▶ _Exercise_: From the listing below, copy only the lines running from the line that contains "Breast MRI (dynamic contrast-enhanced), one sagittal" to the line that contains "- tumour enhancement", both included.

======== Information shown

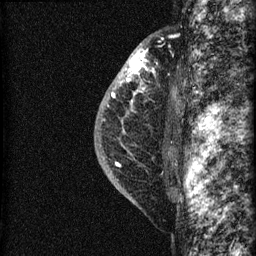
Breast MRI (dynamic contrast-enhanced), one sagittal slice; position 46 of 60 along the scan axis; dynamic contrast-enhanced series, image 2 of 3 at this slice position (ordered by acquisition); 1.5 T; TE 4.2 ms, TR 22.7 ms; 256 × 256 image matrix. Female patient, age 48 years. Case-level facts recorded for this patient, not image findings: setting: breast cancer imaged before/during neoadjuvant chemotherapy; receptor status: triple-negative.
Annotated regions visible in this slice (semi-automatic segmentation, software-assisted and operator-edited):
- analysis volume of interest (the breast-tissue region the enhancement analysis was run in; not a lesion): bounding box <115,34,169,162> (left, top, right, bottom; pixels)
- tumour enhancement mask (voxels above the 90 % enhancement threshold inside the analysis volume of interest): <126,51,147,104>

================
======== Information shown

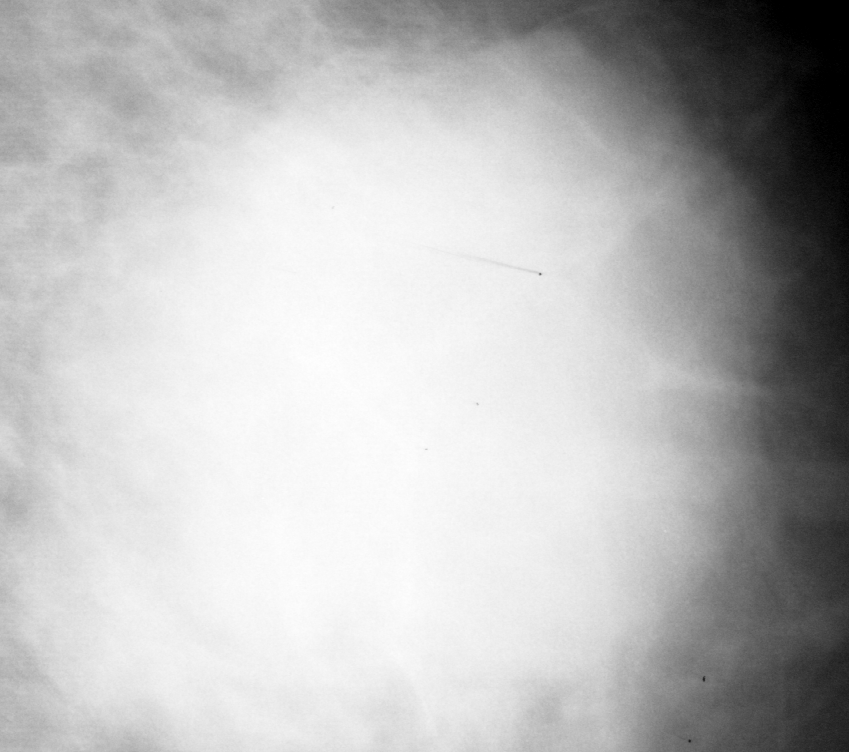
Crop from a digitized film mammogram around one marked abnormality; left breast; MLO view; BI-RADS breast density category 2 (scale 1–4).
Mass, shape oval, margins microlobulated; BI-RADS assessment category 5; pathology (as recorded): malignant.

================
======== Information shown

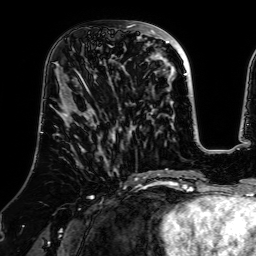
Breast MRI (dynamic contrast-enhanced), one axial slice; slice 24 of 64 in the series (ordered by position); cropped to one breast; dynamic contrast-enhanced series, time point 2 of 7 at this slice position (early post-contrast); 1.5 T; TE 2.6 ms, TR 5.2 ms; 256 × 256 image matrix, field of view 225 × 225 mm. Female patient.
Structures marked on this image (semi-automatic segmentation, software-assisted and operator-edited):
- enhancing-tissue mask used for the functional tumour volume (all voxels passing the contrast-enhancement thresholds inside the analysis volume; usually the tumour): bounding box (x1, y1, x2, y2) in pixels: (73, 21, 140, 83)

================

▶ _Response to the exercise_:
Breast MRI (dynamic contrast-enhanced), one sagittal slice; position 46 of 60 along the scan axis; dynamic contrast-enhanced series, image 2 of 3 at this slice position (ordered by acquisition); 1.5 T; TE 4.2 ms, TR 22.7 ms; 256 × 256 image matrix. Female patient, age 48 years. Case-level facts recorded for this patient, not image findings: setting: breast cancer imaged before/during neoadjuvant chemotherapy; receptor status: triple-negative.
Annotated regions visible in this slice (semi-automatic segmentation, software-assisted and operator-edited):
- analysis volume of interest (the breast-tissue region the enhancement analysis was run in; not a lesion): bounding box <115,34,169,162> (left, top, right, bottom; pixels)
- tumour enhancement mask (voxels above the 90 % enhancement threshold inside the analysis volume of interest): <126,51,147,104>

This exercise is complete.